Just had this exact problem a few minutes ago on an HP Proliant ML150G6 server with a RAID controller in it. Here's what generated the error: In the beginning of the installation when it gets to the part where it can't find any discs to install to, that's when you give it the driver for your RAID controller. I did this, but the mistake I made was after the RAID Controller driver was installed I forgot to replace the driver CD with the Server 2012 Install CD and this is the exact error it pumped out as a result.

Fokelly said...

Barry Thompson, you are a true hero for posting the correct solution. I did the exact same thing and would have probably started wiping disks and other ridiculous efforts instead of the obvious. Thank you! I owe you a case of the beer of your choice.

Philip Elder Cluster MVP said...

I suggest setting up a bootable flash drive and copying the optical disk contents to the root of that drive.

We don't use optical anymore. Haven't since 2008 R2 was able to be installed via USB.

Anonymous said...

I got this error trying to install Hyper-V Core 2012 R2 to two Samsung 850 Pros (512gb) in chipset RAID1 with proper boot order selected. I have the OS on one USB drive and the RAID controller downloaded from Supermicro's ftp svr on another (no optical drive). I've gone through every line in the BIOS and I'm at a loss - any suggestions!?? The drives are brand new - straight from the packaging.

Philip Elder Cluster MVP said...


Have the USB OS loader plugged in and head into the BIOS.

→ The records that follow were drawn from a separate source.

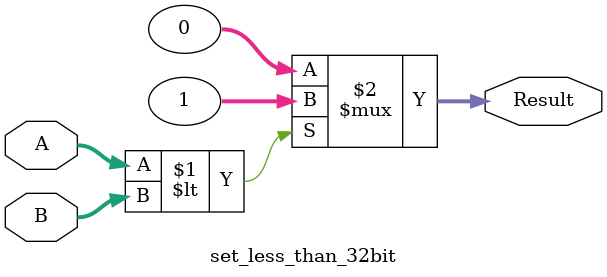
<source format=v>
module set_less_than_32bit(
    input [31:0] A,
    input [31:0] B,
    output [31:0] Result
);
    assign Result = (A < B) ? 32'b1 : 32'b0;
endmodule
</source>
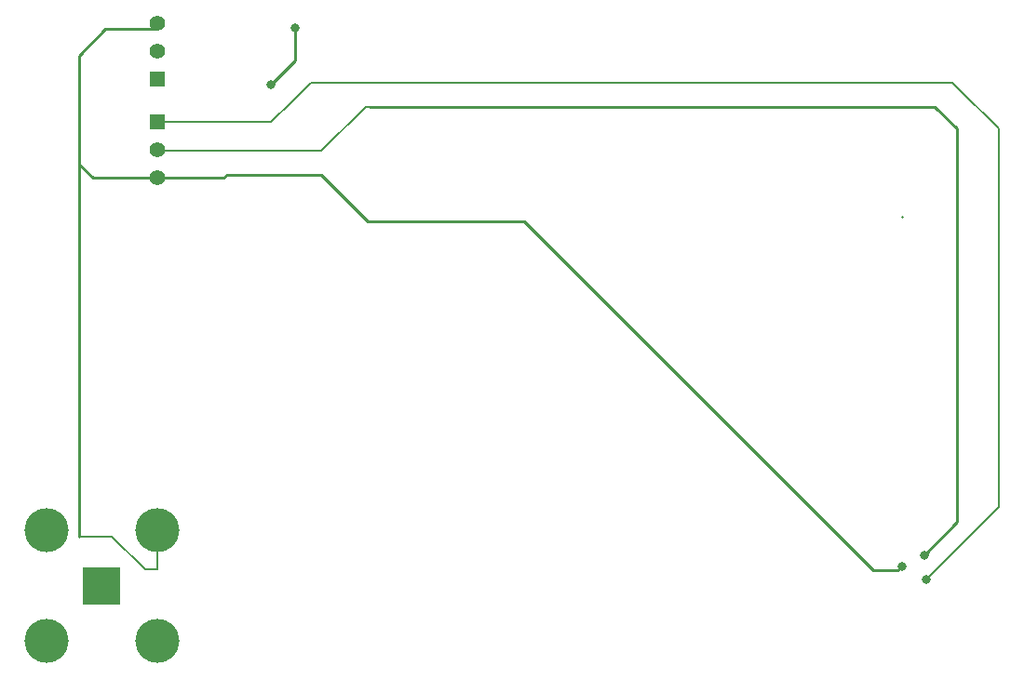
<source format=gbr>
%TF.GenerationSoftware,KiCad,Pcbnew,(6.0.8-1)-1*%
%TF.CreationDate,2022-10-31T21:03:20-04:00*%
%TF.ProjectId,Untitled,556e7469-746c-4656-942e-6b696361645f,rev?*%
%TF.SameCoordinates,Original*%
%TF.FileFunction,Copper,L2,Bot*%
%TF.FilePolarity,Positive*%
%FSLAX46Y46*%
G04 Gerber Fmt 4.6, Leading zero omitted, Abs format (unit mm)*
G04 Created by KiCad (PCBNEW (6.0.8-1)-1) date 2022-10-31 21:03:20*
%MOMM*%
%LPD*%
G01*
G04 APERTURE LIST*
%TA.AperFunction,ComponentPad*%
%ADD10R,3.500000X3.500000*%
%TD*%
%TA.AperFunction,ComponentPad*%
%ADD11C,4.000000*%
%TD*%
%TA.AperFunction,ComponentPad*%
%ADD12R,1.397000X1.397000*%
%TD*%
%TA.AperFunction,ComponentPad*%
%ADD13C,1.397000*%
%TD*%
%TA.AperFunction,ViaPad*%
%ADD14C,0.800000*%
%TD*%
%TA.AperFunction,Conductor*%
%ADD15C,0.250000*%
%TD*%
%TA.AperFunction,Conductor*%
%ADD16C,0.200000*%
%TD*%
G04 APERTURE END LIST*
D10*
%TO.P,REF\u002A\u002A,1*%
%TO.N,N/C*%
X54200000Y-87200000D03*
D11*
%TO.P,REF\u002A\u002A,2*%
X49175000Y-82175000D03*
X49175000Y-92225000D03*
X59225000Y-82175000D03*
X59225000Y-92225000D03*
%TD*%
D12*
%TO.P,REF\u002A\u002A,1*%
%TO.N,N/C*%
X59250100Y-41127500D03*
D13*
%TO.P,REF\u002A\u002A,2*%
X59250100Y-38587500D03*
%TO.P,REF\u002A\u002A,3*%
X59250100Y-36047500D03*
%TD*%
D12*
%TO.P,REF\u002A\u002A,1*%
%TO.N,N/C*%
X59250100Y-45012500D03*
D13*
%TO.P,REF\u002A\u002A,2*%
X59250100Y-47552500D03*
%TO.P,REF\u002A\u002A,3*%
X59250100Y-50092500D03*
%TD*%
D14*
%TO.N,*%
X126980000Y-85420000D03*
X69600000Y-41600000D03*
X129000000Y-84400000D03*
X71800000Y-36400000D03*
X129200000Y-86600000D03*
%TD*%
D15*
%TO.N,*%
X126980000Y-85420000D02*
X126600000Y-85800000D01*
X126600000Y-85800000D02*
X124400000Y-85800000D01*
X124400000Y-85800000D02*
X92600000Y-54000000D01*
X92600000Y-54000000D02*
X78400000Y-54000000D01*
X78400000Y-54000000D02*
X74200000Y-49800000D01*
X74200000Y-49800000D02*
X65600000Y-49800000D01*
X65600000Y-49800000D02*
X65307500Y-50092500D01*
X65307500Y-50092500D02*
X53402500Y-50092500D01*
X53402500Y-50092500D02*
X52150000Y-48840000D01*
D16*
X71500000Y-43100000D02*
X73200000Y-41400000D01*
X71400000Y-43200000D02*
X71500000Y-43100000D01*
X69587500Y-45012500D02*
X59250100Y-45012500D01*
X71500000Y-43100000D02*
X69587500Y-45012500D01*
D15*
X130000000Y-43600000D02*
X78600000Y-43600000D01*
D16*
X59297600Y-47600000D02*
X74200000Y-47600000D01*
X59250100Y-47552500D02*
X59297600Y-47600000D01*
X74200000Y-47600000D02*
X78200000Y-43600000D01*
X78200000Y-43600000D02*
X78600000Y-43600000D01*
D15*
X132000000Y-49000000D02*
X132000000Y-45600000D01*
X132000000Y-45600000D02*
X130000000Y-43600000D01*
X126980000Y-53620000D02*
X126960000Y-53600000D01*
X132000000Y-49000000D02*
X132000000Y-81400000D01*
D16*
X132200000Y-42000000D02*
X135800000Y-45600000D01*
X55150000Y-82750000D02*
X52150000Y-82750000D01*
X59225000Y-85740974D02*
X59225000Y-82175000D01*
D15*
X132000000Y-81400000D02*
X129000000Y-84400000D01*
X132000000Y-51000000D02*
X132000000Y-49000000D01*
X71860000Y-36340000D02*
X71800000Y-36400000D01*
D16*
X131600000Y-41400000D02*
X132200000Y-42000000D01*
X58140974Y-85740974D02*
X59225000Y-85740974D01*
X55150000Y-82750000D02*
X58140974Y-85740974D01*
X73200000Y-41400000D02*
X131600000Y-41400000D01*
D15*
X52150000Y-82750000D02*
X52150000Y-38940000D01*
D16*
X135800000Y-50400000D02*
X135800000Y-51400000D01*
X135800000Y-45600000D02*
X135800000Y-50400000D01*
D15*
X71800000Y-36400000D02*
X71800000Y-39400000D01*
X54532494Y-36557506D02*
X59270100Y-36557506D01*
D16*
X135800000Y-80000000D02*
X129200000Y-86600000D01*
D15*
X52150000Y-38940000D02*
X54532494Y-36557506D01*
X71800000Y-39400000D02*
X69600000Y-41600000D01*
D16*
X135800000Y-50400000D02*
X135800000Y-80000000D01*
%TD*%
M02*

</source>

Make sure USB Boot is enabled.
Make sure USB Boot Priority is disabled.

Verify the RAID 1 setup is Disk 0 in Boot Order.

Save and Exit BIOS.

When booting choose the Boot BBS then select your flash and go.

Anonymous said...

Thanks Philip! It was the weirdest thing - I changed the boot order of the raid volume and everything worked fine. It was reading my two USB drives as disks 0 and 1, then the raid volume as disk 2. When I took out the two USB drives and rebooted the system, then plugged in the flash drives after POST, it must have reordered the drives putting the raid volume as disk 0. I booted from the OS installer drive and everything worked great. Thank again for the swift reply!